The second-lowest rated championship in the NBA? The Spurs’ 2003 title over the New Jersey Nets.

Low network ratings translate into little or no coverage in national media for the Spurs.

“It’s all ratings-driven. It’s become a big joke,” said Buck Harvey, a sports columnist for The San Antonio Express-News. “They just don’t want to hear about the Spurs.”

The low ratings have been partially attributed to the Spurs’ small media market. Even though San Antonio is the seventh most populous city in the United States, Nielsen ranks its local television market at 36th. The Spurs have had good regional ratings on the Fox Sports Southwest network, but in Texas, loyalties remain divided between the Spurs, the Dallas Mavericks and the Houston Rockets.

Despite the team’s consistent success for the past decade, no Spur was among the top 10 players in jersey sales last season.

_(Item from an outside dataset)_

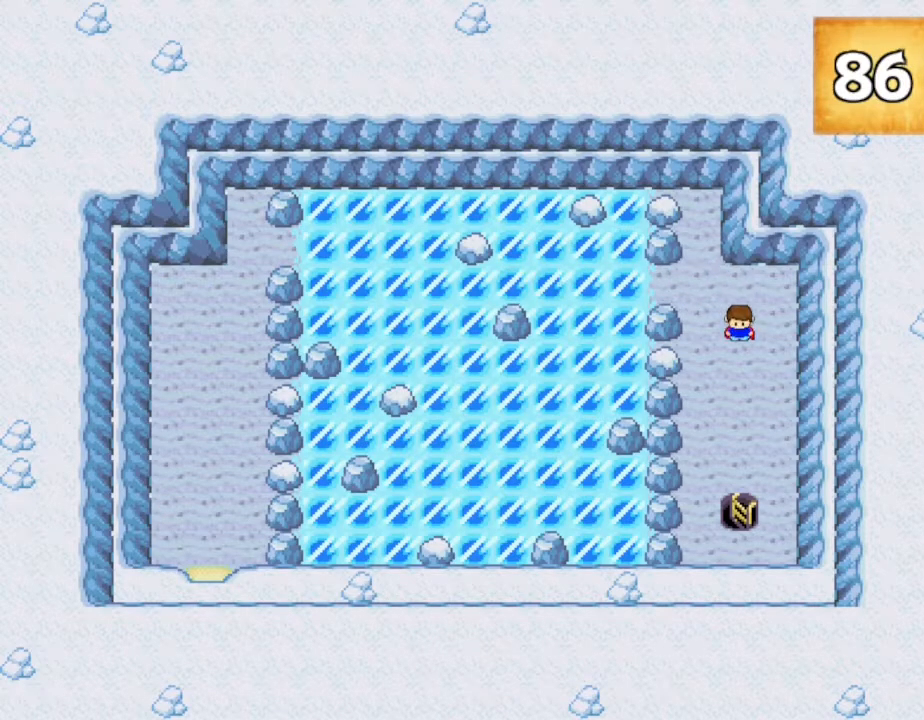
{"keys": ["down"], "events": []}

Some attribute the Spurs’ lack of a fan base outside of San Antonio to the low-key nature of the team’s star players, especially power forward Tim Duncan.

“Duncan is clearly one of the game’s greatest players ever, but he’s not spectacular, just incredibly good,” said Mike Celizic, a columnist for NBC Sports, after the Spurs’ 2007 win.

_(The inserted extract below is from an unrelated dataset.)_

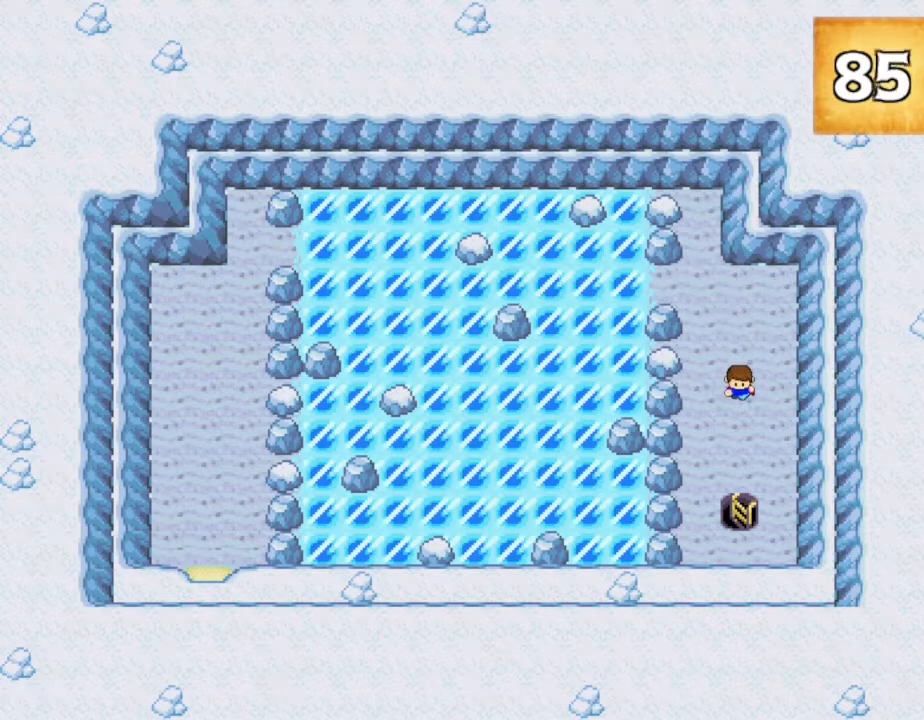
{"keys": ["down"], "events": []}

With headlines like “Tim Duncan’s Sincere Apology Confuses Referee Enough To Eject Him From Game,” and “Tim Duncan Fires Up Teammates With Calm, Moderated, Three-Hour Pep Talk,” the satirical newspaper The Onion has turned the player – an uncharacteristically reserved NBA star with an honors degree in psychology from Wake Forest – into a running gag.

Despite jabs at his demeanor, Duncan has been credited for providing the foundation for the team’s continued success, due in part to his close relationship with coach Gregg Popovich.

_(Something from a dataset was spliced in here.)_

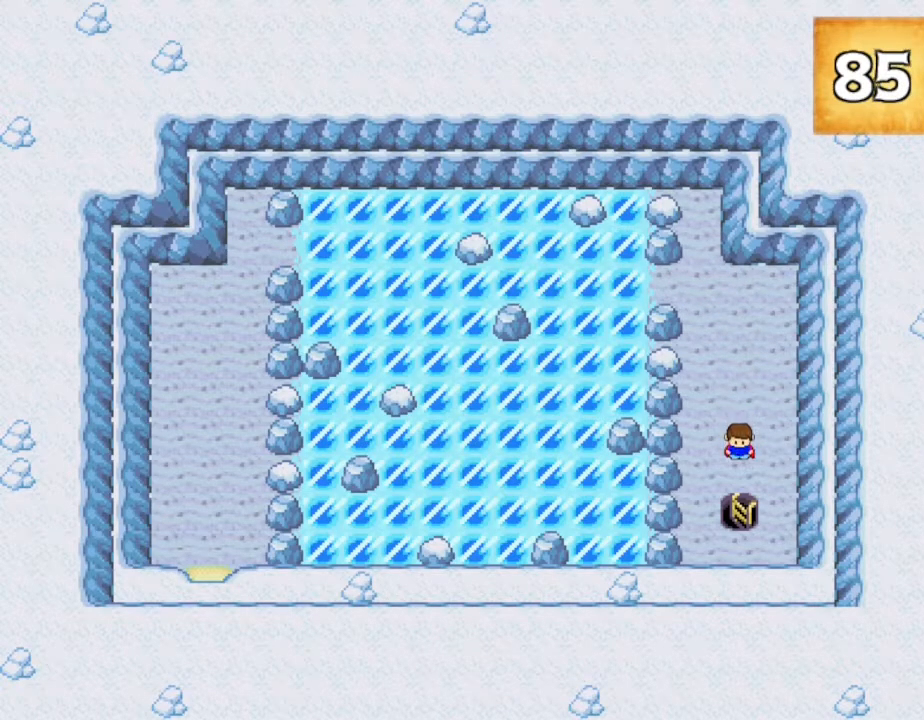
{"keys": ["down"], "events": []}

The top-seeded team in last year’s playoffs, the Spurs were upset by the Memphis Grizzlies in the first round. With the recent acquisitions of Boris Diaw and Kawhi Leonard, the team appears more balanced going into this season’s playoffs, which the Spurs begin Sunday against the Utah Jazz.

For the Spurs, the whole might be greater than the sum of its parts. Since the departure of NBA legend David Robinson in 2003, the team’s success has hinged on the trifecta of Duncan, Manu Ginobili of Argentina and Tony Parker of France. None of them holds the same superstar power of Kobe Bryant and James, though Parker’s marriage — and subsequent divorce — to actress and activist Eva Longoria made him more visible outside the basketball arena.

With the Spurs, “you don’t have any controversy, you don’t have people arguing whose team it is or who should take the shot,” Harvey said.

While the Spurs’ lack of an obvious superstar has limited the team’s national appeal, that same team-oriented approach is a big part of the appeal for Spurs fans. “The Spurs play fundamental basketball,” said Josh O’Brien, a San Antonio native and a longtime fan. “The players don’t look for huge endorsement contracts or massive media exposure.”

The team’s virtual anonymity outside of San Antonio may actually be a boon to the players, who avoid the pitfalls of heavy media attention — and criticism.

For Spurs players, Harvey said, “life is a free lunch” in San Antonio.